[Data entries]

┌────────

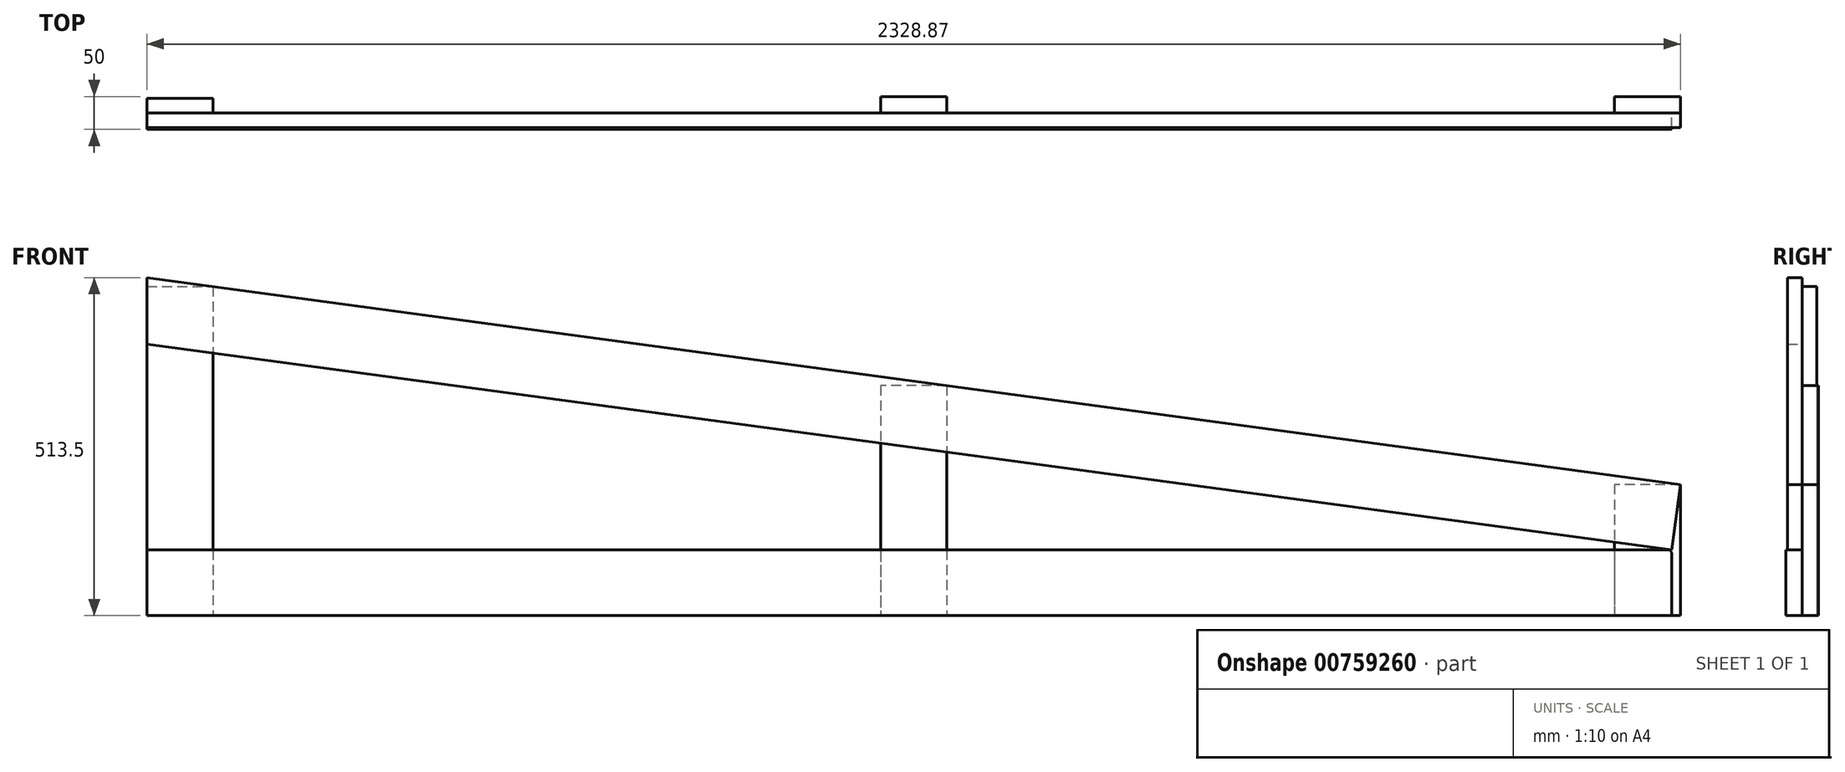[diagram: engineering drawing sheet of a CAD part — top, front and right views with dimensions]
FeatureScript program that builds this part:
annotation { "Feature Type Name" : "Feature", "Feature Type Description" : "" }
export const myFeature = defineFeature(function(context is Context, id is Id, definition is map)
    precondition{}
    {
        {
            var Q0;
            Q0=qCreatedBy(makeId("Front.planeOp"),FACE);
            var sketch = newSketch(context, id + "F0", { "sketchPlane" : qUnion([Q0])});
            skLineSegment(sketch, "E0.bottom", {"start": v(0, 500) * mm, "end": v(100, 500) * mm});
            skLineSegment(sketch, "E0.top", {"start": v(0, 0) * mm, "end": v(100, 0) * mm});
            skLineSegment(sketch, "E0.left", {"start": v(0, 500) * mm, "end": v(0, 0) * mm});
            skLineSegment(sketch, "E0.right", {"start": v(100, 500) * mm, "end": v(100, 0) * mm});
            skSolve(sketch);
        }
        {
            var Q0;
            Q0 = qSketchRegion(id + "F0", true);
            extrude(context, id + "F1", {"entities" : qUnion([Q0]), "depth" : 22 * mm, "offsetDistance" : 25 * mm});
        }
        {
            var Q0;
            Q0=makeQuery(id+"F1.opExtrude","CAP_FACE",FACE,{"disambiguationData":[OSD([sQuery(id+"F0.wireOp",EDGE,"E0.bottom"),sQuery(id+"F0.wireOp",EDGE,"E0.top"),sQuery(id+"F0.wireOp",EDGE,"E0.left"),sQuery(id+"F0.wireOp",EDGE,"E0.right")])],"isStart":false});
            var sketch = newSketch(context, id + "F2", { "sketchPlane" : qUnion([Q0])});
            skLineSegment(sketch, "E1", {"start": v(0, 412.6) * mm, "end": v(2315.5, 100) * mm});
            skLineSegment(sketch, "E2", {"start": v(2315.5, 100) * mm, "end": v(2328.87, 199.1) * mm});
            skLineSegment(sketch, "E3", {"start": v(2328.87, 199.1) * mm, "end": v(0, 513.5) * mm});
            skLineSegment(sketch, "E4", {"start": v(0, 513.5) * mm, "end": v(0, 412.6) * mm});
            skLineSegment(sketch, "E5", {"start": v(0, 0) * mm, "end": v(2315.5, 0) * mm});
            skPoint(sketch, "E5.endSnap0", {"position": v(50, 0) * mm});
            skLineSegment(sketch, "E6", {"start": v(2315.5, 0) * mm, "end": v(2315.5, 95) * mm});
            skLineSegment(sketch, "E7", {"start": v(2310.5, 100) * mm, "end": v(0, 100) * mm});
            skLineSegment(sketch, "E8", {"start": v(0, 100) * mm, "end": v(0, 0) * mm});
            skPoint(sketch, "E9.visualSharp", {"position": v(2315.5, 100) * mm});
            skArc(sketch, "E9.filletArc", {"start": v(2315.5, 95) * mm, "mid": v(2314.03, 98.54) * mm, "end": v(2310.5, 100) * mm});
            skSolve(sketch);
        }
        {
            var Q0;
            {var subQ0=sQuery(id+"F2.wireOp",EDGE,"E2");Q0=makeQuery(id+"F2.imprint","IMPRINT",FACE,{"disambiguationData":[TD([[makeQuery(id+"F2.imprint","IMPRINT",EDGE,{"derivedFrom":subQ0}),1.0]])]});}
            var Q1;
            {var subQ5=makeQuery(id+"F1.opExtrude","CAP_EDGE",EDGE,{"disambiguationData":[OSD([sQuery(id+"F0.wireOp",EDGE,"E0.bottom")])],"isStart":false});Q1=makeQuery(id+"F2.imprint","IMPRINT",FACE,{"disambiguationData":[TD([[makeQuery(id+"F2.imprint","IMPRINT",EDGE,{"derivedFrom":subQ5}),-1.0]])]});}
            var Q2;
            {var subQ1=makeQuery(id+"F1.opExtrude","CAP_EDGE",EDGE,{"disambiguationData":[OSD([sQuery(id+"F0.wireOp",EDGE,"E0.bottom")])],"isStart":false});Q2=makeQuery(id+"F2.imprint","IMPRINT",FACE,{"disambiguationData":[TD([[makeQuery(id+"F2.imprint","IMPRINT",EDGE,{"derivedFrom":subQ1}),1.0]])]});}
            extrude(context, id + "F3", {"entities" : qUnion([Q0, Q1, Q2]), "operationType" : NewBodyOperationType.ADD, "depth" : 22 * mm, "offsetDistance" : 25 * mm});
        }
        {
            var Q0;
            {var subQ0=sQuery(id+"F2.wireOp",EDGE,"E1");var subQ3=sQuery(id+"F2.wireOp",EDGE,"E3");var subQ4=sQuery(id+"F2.wireOp",EDGE,"E2");var subQ5=makeQuery(id+"F3.opExtrude","CAP_FACE",FACE,{"disambiguationData":[OSD([subQ0,subQ4,subQ3,sQuery(id+"F2.wireOp",EDGE,"E4")])],"isStart":true});Q0=makeQuery(id+"F3.boolean.opBoolean","SPLIT",FACE,{"disambiguationData":[TD([makeQuery(id+"F3.opExtrude","SWEPT_FACE",FACE,{"disambiguationData":[OSD([subQ0])]})])],"derivedFrom":subQ5});}
            var sketch = newSketch(context, id + "F4", { "sketchPlane" : qUnion([Q0])});
            skLineSegment(sketch, "E10.bottom", {"start": v(-1214.44, 349.55) * mm, "end": v(-1114.44, 349.55) * mm});
            skLineSegment(sketch, "E10.top", {"start": v(-1214.44, 0) * mm, "end": v(-1114.44, 0) * mm});
            skLineSegment(sketch, "E10.left", {"start": v(-1214.44, 349.55) * mm, "end": v(-1214.44, 0) * mm});
            skLineSegment(sketch, "E10.right", {"start": v(-1114.44, 349.55) * mm, "end": v(-1114.44, 0) * mm});
            skLineSegment(sketch, "E11.bottom", {"start": v(-2328.87, 199.1) * mm, "end": v(-2228.87, 199.1) * mm});
            skLineSegment(sketch, "E11.top", {"start": v(-2328.87, 0) * mm, "end": v(-2228.87, 0) * mm});
            skLineSegment(sketch, "E11.left", {"start": v(-2328.87, 199.1) * mm, "end": v(-2328.87, 0) * mm});
            skLineSegment(sketch, "E11.right", {"start": v(-2228.87, 199.1) * mm, "end": v(-2228.87, 0) * mm});
            skSolve(sketch);
        }
        {
            var Q0;
            Q0 = qSketchRegion(id + "F4", true);
            extrude(context, id + "F5", {"entities" : qUnion([Q0]), "operationType" : NewBodyOperationType.ADD, "depth" : 25 * mm, "offsetDistance" : 25 * mm});
        }
        {
            var Q0;
            {var subQ3=sQuery(id+"F2.wireOp",EDGE,"E6");Q0=makeQuery(id+"F2.imprint","IMPRINT",FACE,{"disambiguationData":[TD([[makeQuery(id+"F2.imprint","IMPRINT",EDGE,{"derivedFrom":subQ3}),1.0]])]});}
            var Q1;
            {var subQ0=sQuery(id+"F2.wireOp",EDGE,"E8");Q1=makeQuery(id+"F2.imprint","IMPRINT",FACE,{"disambiguationData":[TD([[makeQuery(id+"F2.imprint","IMPRINT",EDGE,{"derivedFrom":subQ0}),1.0]])]});}
            extrude(context, id + "F6", {"entities" : qUnion([Q0, Q1]), "operationType" : NewBodyOperationType.ADD, "depth" : 25 * mm, "offsetDistance" : 25 * mm});
        }
    });
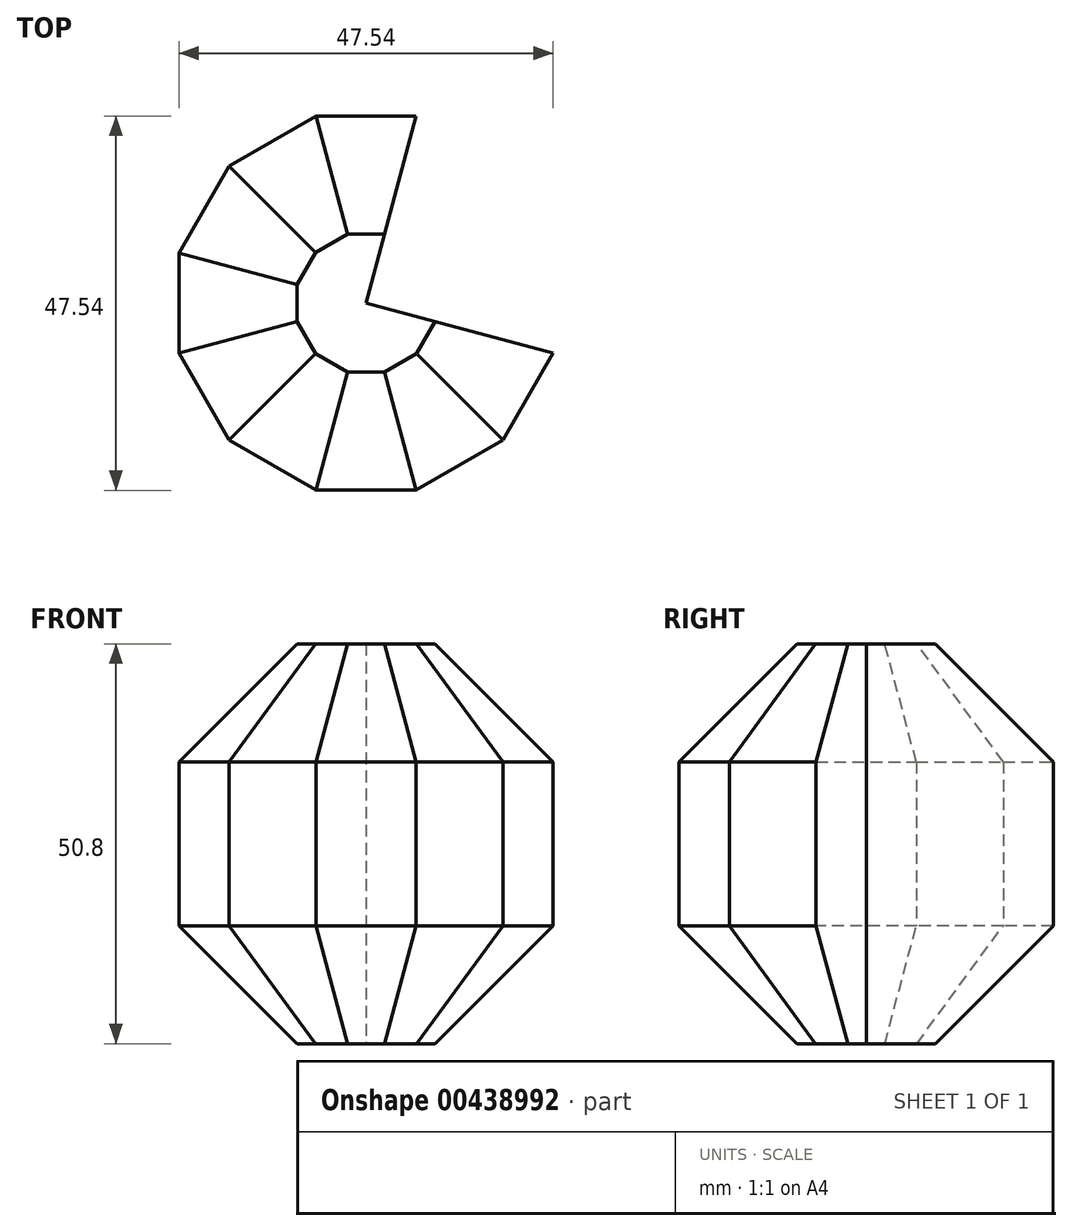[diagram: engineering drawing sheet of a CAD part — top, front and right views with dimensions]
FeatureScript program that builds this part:
annotation { "Feature Type Name" : "Feature", "Feature Type Description" : "" }
export const myFeature = defineFeature(function(context is Context, id is Id, definition is map)
    precondition{}
    {
        {
            var Q0;
            Q0=qCreatedBy(makeId("Top.planeOp"),FACE);
            var sketch = newSketch(context, id + "F0", { "sketchPlane" : qUnion([Q0])});
            skLineSegment(sketch, "E0.0", {"start": v(6.37, -23.77) * mm, "end": v(-6.37, -23.77) * mm});
            skLineSegment(sketch, "E0.1", {"start": v(-6.37, -23.77) * mm, "end": v(-17.4, -17.4) * mm});
            skLineSegment(sketch, "E0.2", {"start": v(-17.4, -17.4) * mm, "end": v(-23.77, -6.37) * mm});
            skLineSegment(sketch, "E0.3", {"start": v(-23.77, -6.37) * mm, "end": v(-23.77, 6.37) * mm});
            skLineSegment(sketch, "E0.4", {"start": v(-23.77, 6.37) * mm, "end": v(-17.4, 17.4) * mm});
            skLineSegment(sketch, "E0.5", {"start": v(-17.4, 17.4) * mm, "end": v(-6.37, 23.77) * mm});
            skLineSegment(sketch, "E0.6", {"start": v(-6.37, 23.77) * mm, "end": v(6.37, 23.77) * mm});
            skLineSegment(sketch, "E0.10", {"start": v(23.77, -6.37) * mm, "end": v(17.4, -17.4) * mm});
            skLineSegment(sketch, "E0.11", {"start": v(17.4, -17.4) * mm, "end": v(6.37, -23.77) * mm});
            skPoint(sketch, "E0.0.midPoint", {"position": v(0, -23.77) * mm});
            skLineSegment(sketch, "E1", {"start": v(6.37, 23.77) * mm, "end": v(0, 0) * mm});
            skLineSegment(sketch, "E2", {"start": v(0, 0) * mm, "end": v(23.77, -6.37) * mm});
            skSolve(sketch);
        }
        {
            var Q0;
            Q0=makeQuery(id+"F0.imprint","IMPRINT",FACE,{"disambiguationData":[TD([[makeQuery(id+"F0.imprint","IMPRINT",EDGE,{"derivedFrom":sQuery(id+"F0.wireOp",EDGE,"E0.0")}),-1.0]])]});
            extrude(context, id + "F1", {"entities" : qUnion([Q0]), "depth" : 50.8 * mm, "offsetDistance" : 25.4 * mm});
        }
        {
            var Q0;
            Q0=makeQuery(id+"F1.opExtrude","CAP_EDGE",EDGE,{"disambiguationData":[OSD([sQuery(id+"F0.wireOp",EDGE,"E0.6")])],"isStart":false});
            var Q1;
            Q1=makeQuery(id+"F1.opExtrude","CAP_EDGE",EDGE,{"disambiguationData":[OSD([sQuery(id+"F0.wireOp",EDGE,"E0.5")])],"isStart":false});
            var Q2;
            Q2=makeQuery(id+"F1.opExtrude","CAP_EDGE",EDGE,{"disambiguationData":[OSD([sQuery(id+"F0.wireOp",EDGE,"E0.4")])],"isStart":false});
            var Q3;
            Q3=makeQuery(id+"F1.opExtrude","CAP_EDGE",EDGE,{"disambiguationData":[OSD([sQuery(id+"F0.wireOp",EDGE,"E0.3")])],"isStart":false});
            var Q4;
            Q4=makeQuery(id+"F1.opExtrude","CAP_EDGE",EDGE,{"disambiguationData":[OSD([sQuery(id+"F0.wireOp",EDGE,"E0.2")])],"isStart":false});
            var Q5;
            Q5=makeQuery(id+"F1.opExtrude","CAP_EDGE",EDGE,{"disambiguationData":[OSD([sQuery(id+"F0.wireOp",EDGE,"E0.1")])],"isStart":false});
            var Q6;
            Q6=makeQuery(id+"F1.opExtrude","CAP_EDGE",EDGE,{"disambiguationData":[OSD([sQuery(id+"F0.wireOp",EDGE,"E0.6")])],"isStart":true});
            var Q7;
            Q7=makeQuery(id+"F1.opExtrude","CAP_EDGE",EDGE,{"disambiguationData":[OSD([sQuery(id+"F0.wireOp",EDGE,"E0.5")])],"isStart":true});
            var Q8;
            Q8=makeQuery(id+"F1.opExtrude","CAP_EDGE",EDGE,{"disambiguationData":[OSD([sQuery(id+"F0.wireOp",EDGE,"E0.4")])],"isStart":true});
            var Q9;
            Q9=makeQuery(id+"F1.opExtrude","CAP_EDGE",EDGE,{"disambiguationData":[OSD([sQuery(id+"F0.wireOp",EDGE,"E0.3")])],"isStart":true});
            var Q10;
            Q10=makeQuery(id+"F1.opExtrude","CAP_EDGE",EDGE,{"disambiguationData":[OSD([sQuery(id+"F0.wireOp",EDGE,"E0.2")])],"isStart":true});
            var Q11;
            Q11=makeQuery(id+"F1.opExtrude","CAP_EDGE",EDGE,{"disambiguationData":[OSD([sQuery(id+"F0.wireOp",EDGE,"E0.1")])],"isStart":true});
            var Q12;
            Q12=makeQuery(id+"F1.opExtrude","CAP_EDGE",EDGE,{"disambiguationData":[OSD([sQuery(id+"F0.wireOp",EDGE,"E0.10")])],"isStart":true});
            var Q13;
            Q13=makeQuery(id+"F1.opExtrude","CAP_EDGE",EDGE,{"disambiguationData":[OSD([sQuery(id+"F0.wireOp",EDGE,"E0.11")])],"isStart":true});
            var Q14;
            Q14=makeQuery(id+"F1.opExtrude","CAP_EDGE",EDGE,{"disambiguationData":[OSD([sQuery(id+"F0.wireOp",EDGE,"E0.0")])],"isStart":true});
            var Q15;
            Q15=makeQuery(id+"F1.opExtrude","CAP_EDGE",EDGE,{"disambiguationData":[OSD([sQuery(id+"F0.wireOp",EDGE,"E0.10")])],"isStart":false});
            var Q16;
            Q16=makeQuery(id+"F1.opExtrude","CAP_EDGE",EDGE,{"disambiguationData":[OSD([sQuery(id+"F0.wireOp",EDGE,"E0.11")])],"isStart":false});
            var Q17;
            Q17=makeQuery(id+"F1.opExtrude","CAP_EDGE",EDGE,{"disambiguationData":[OSD([sQuery(id+"F0.wireOp",EDGE,"E0.0")])],"isStart":false});
            chamfer(context, id + "F2", {"entities" : qUnion([Q0, Q1, Q2, Q3, Q4, Q5, Q6, Q7, Q8, Q9, Q10, Q11, Q12, Q13, Q14, Q15, Q16, Q17]), "width" : 15 * mm, "tangentPropagation" : true});
        }
    });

└────────

→ Instructions to follow
Locate each line in the rows above that contains the string "makeId", matching case exactly, and copy those lines.

→ Complete output
            Q0=qCreatedBy(makeId("Front.planeOp"),FACE);
            Q0=qCreatedBy(makeId("Top.planeOp"),FACE);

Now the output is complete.